Ao remexer velhos papéis em minha recente mudança para Genebra, redescobri um recorte amarelecido do artigo "Gigante impotente", publicado nesta Folha anos atrás.
Nele, Wanderley Guilherme dos Santos comparava o Estado brasileiro não propriamente a um gigante a sufocar a sociedade civil, mas a um mostrengo disforme, com partes do corpo descomunais e outras atrofiadas. Uma espécie de Quasímodo, o trágico "Corcunda de Notre Dame", de Victor Hugo, que nos assustou quando crianças na versão de Charles Laughton e agora volta pasteurizado num simpático dançarino no último desenho de Walt Disney.
As deformidades eram obviamente as estatais, o setor de produção onde o governo não precisava ter se metido, enquanto a atrofia ficava por conta das coisas que o Estado devia fazer e não faz ou faz mal, como saúde, educação básica, segurança dos cidadãos, Justiça, etc.
Tudo isso vem a propósito do movimento pendular que, depois de valorizar quase obsessivamente, nos últimos anos, o mercado e as empresas como fatores de desenvolvimento, começa agora a voltar a atenção para a necessidade de um Estado eficiente e capaz.

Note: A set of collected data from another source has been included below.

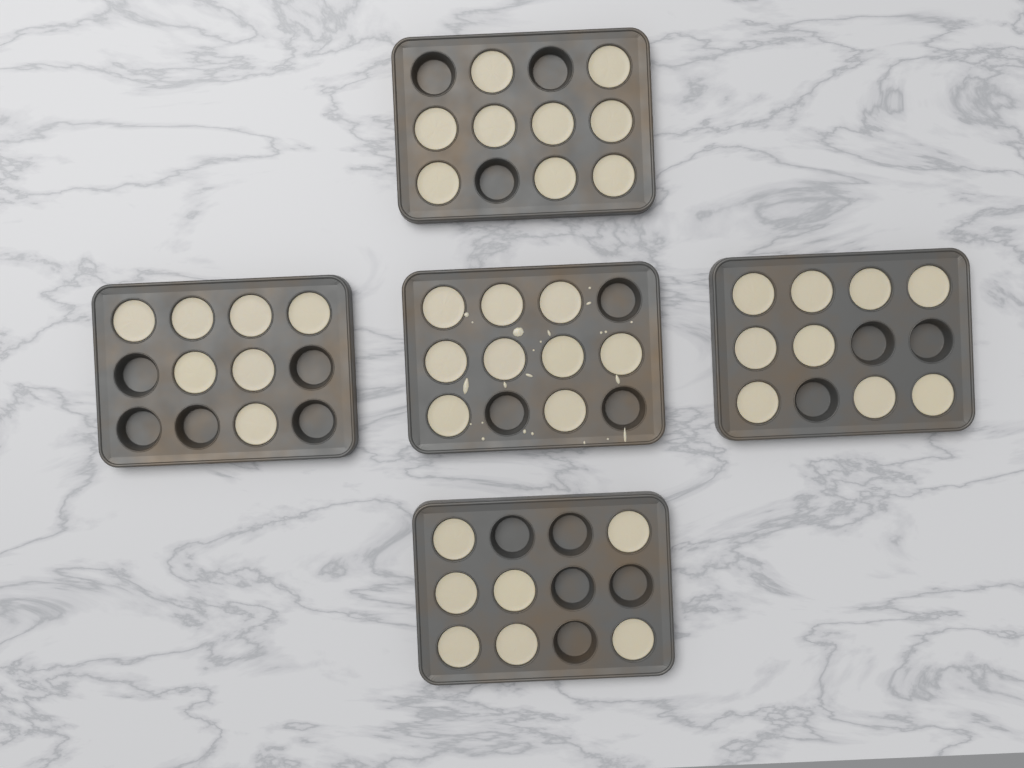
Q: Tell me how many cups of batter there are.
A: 41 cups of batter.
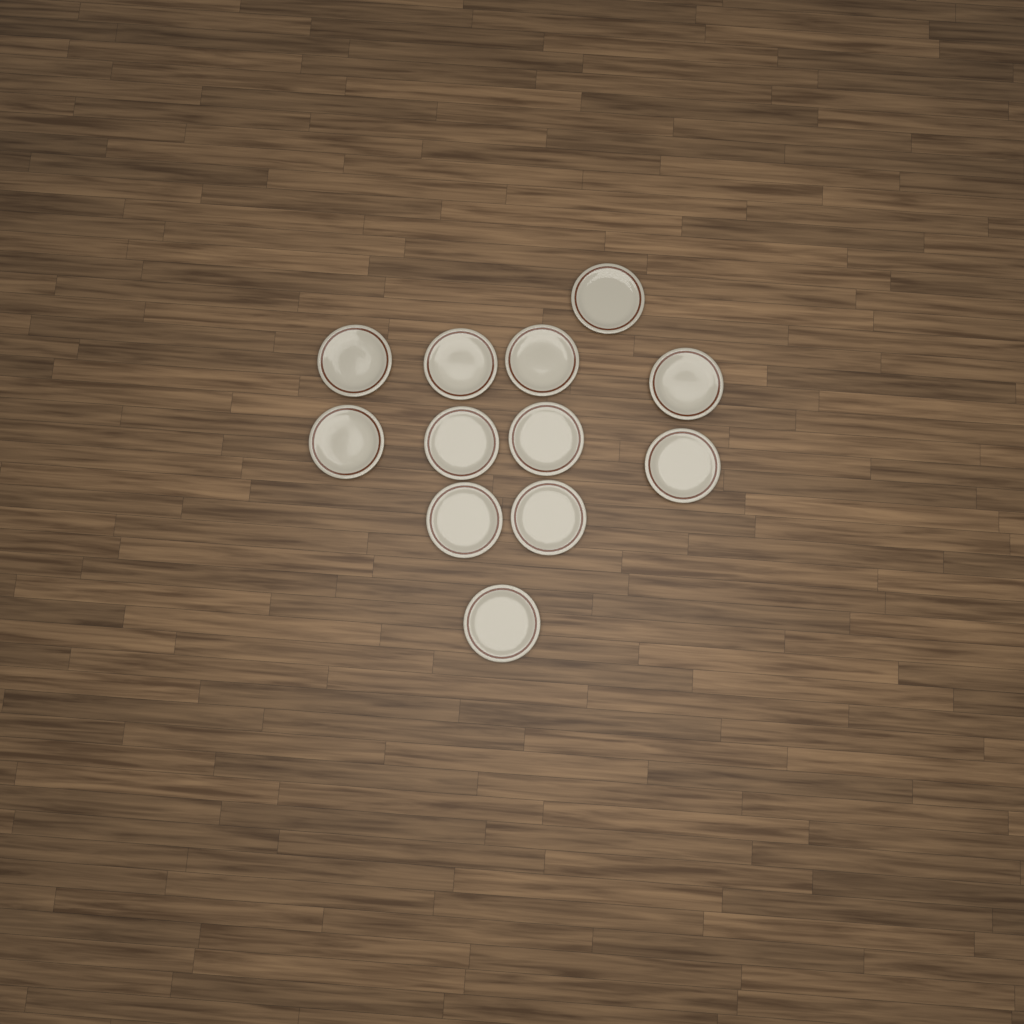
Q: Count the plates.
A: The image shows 12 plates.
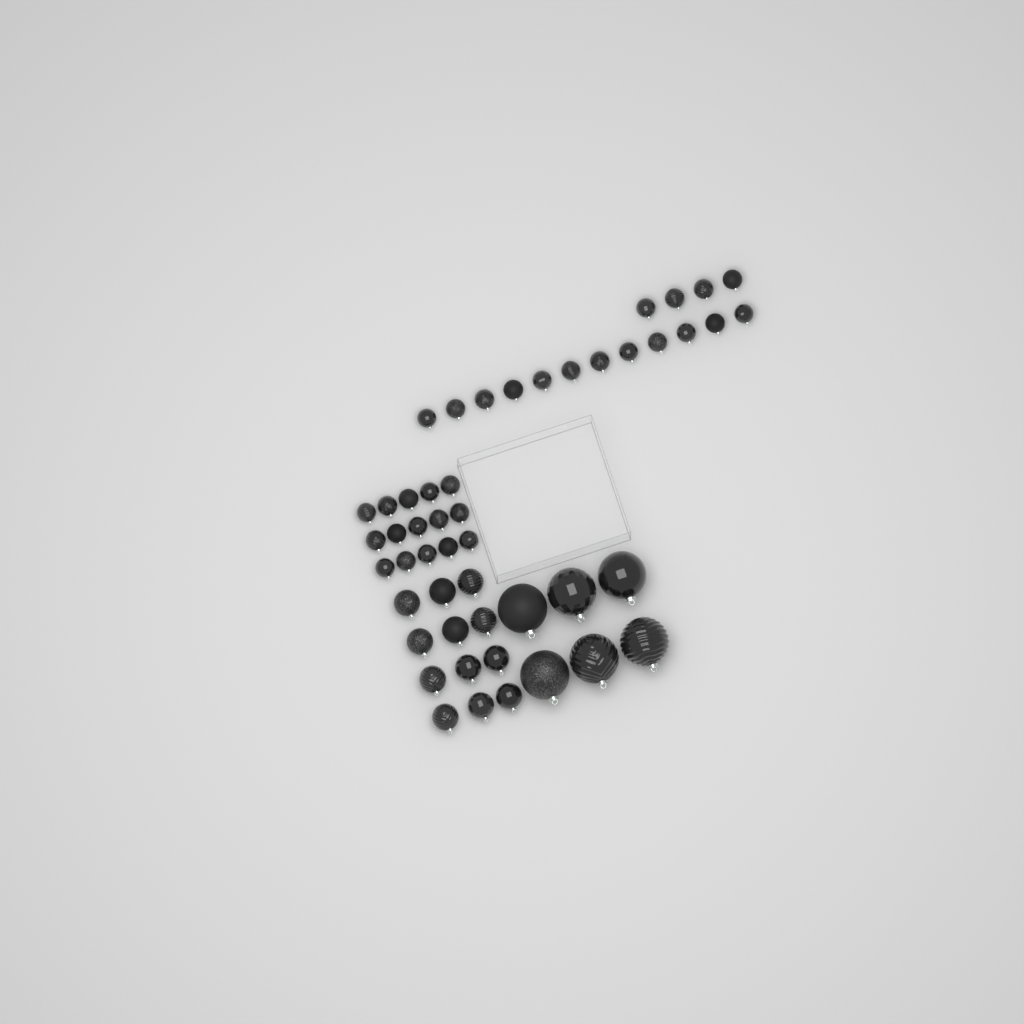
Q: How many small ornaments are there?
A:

Na abertura da 9ª Conferência das Nações Unidas sobre o Comércio e o Desenvolvimento (Unctad), na África do Sul, o diretor-gerente do FMI, Michel Camdessus, chegou a dizer que, em certos países em desenvolvimento, a figura principal do governo deveria ser o ministro da Justiça e não o da Economia.
Por seu lado, o Banco Mundial se prepara a dedicar seu relatório do ano próximo à urgência de dotar países em desenvolvimento de um setor público capaz de criar condições que possibilitem o crescimento sustentável e equilibrado.

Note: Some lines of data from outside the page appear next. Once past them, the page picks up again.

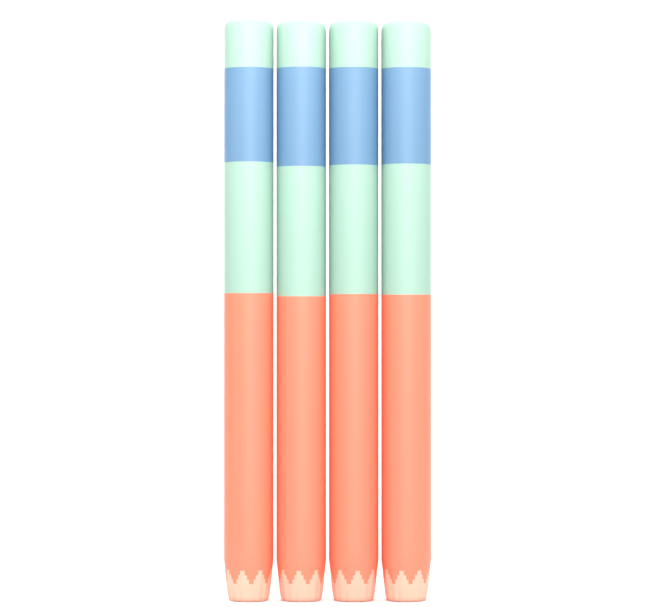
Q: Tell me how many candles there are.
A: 4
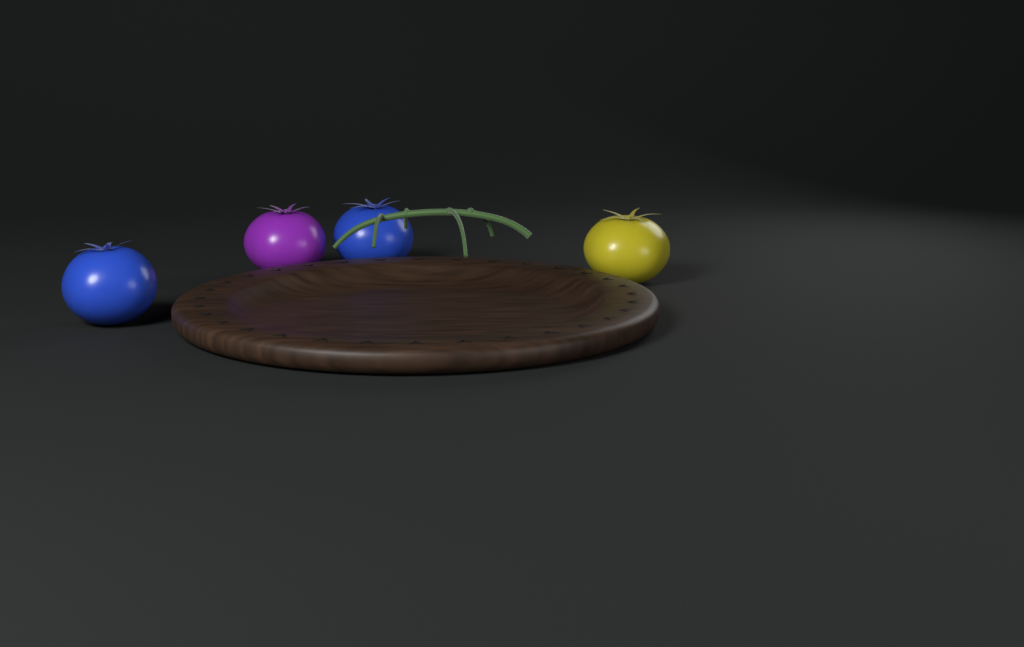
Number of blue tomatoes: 2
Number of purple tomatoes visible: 1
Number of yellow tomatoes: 1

Essa volta a uma prioridade tradicional corresponde não só ao bom senso, mas às conclusões de pesquisas histórico-econômicas que valeram aos autores um Prêmio Nobel de Economia há poucos anos.
Demonstrou-se então que, muitas vezes, a qualidade das instituições públicas, a adequação da lei a uma economia moderna, a segurança e a rapidez das decisões judiciais, a correção e continuidade da política macroeconômica eram elementos muito mais determinantes do desenvolvimento do que a abundância dos fatores de produção e dos recursos naturais.

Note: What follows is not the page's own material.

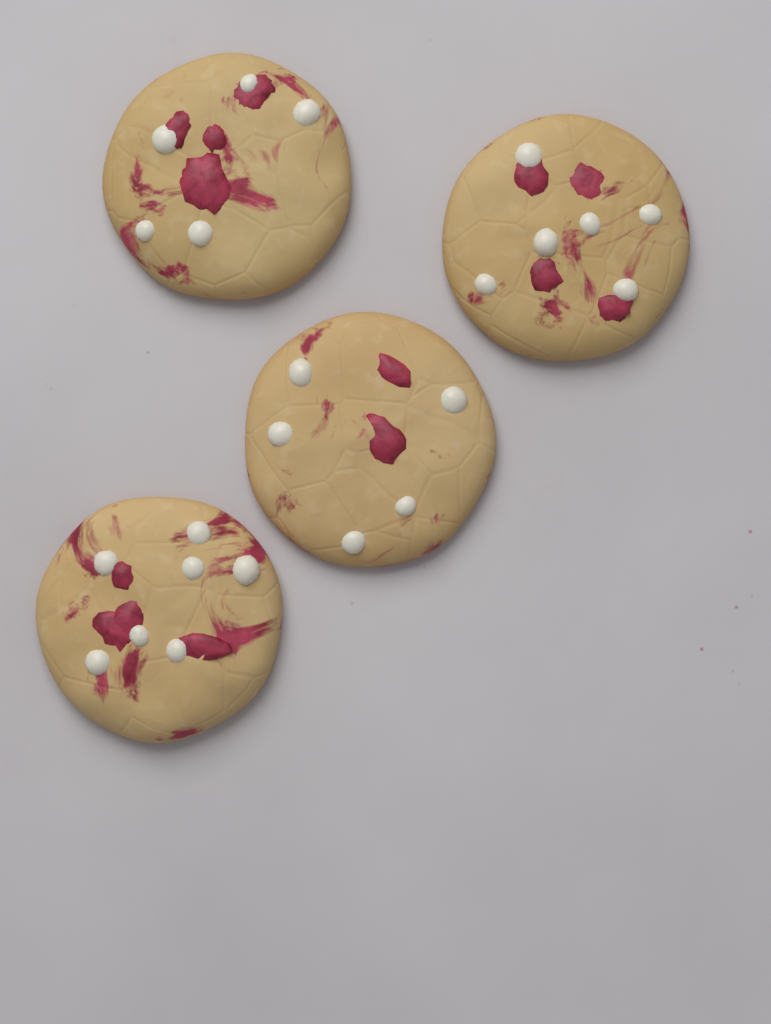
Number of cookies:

É o que se vê, por exemplo, no Chile, onde não é por acaso que a única experiência de sucesso provavelmente consolidada na América Latina coincida com o mais competente setor público da região.
Chega, assim, ao término a cansativa polêmica entre defensores de um Estado intervencionista e sufocante e advogados de um impossível mercado perfeito, que se abstrai do governo e, pela "mão invisível", gera equilíbrios automáticos.
Hoje, ninguém mais contesta que, sem leis, instituições e políticas adequadas, o mercado e as empresas não dispõem da atmosfera necessária para respirar e prosperar.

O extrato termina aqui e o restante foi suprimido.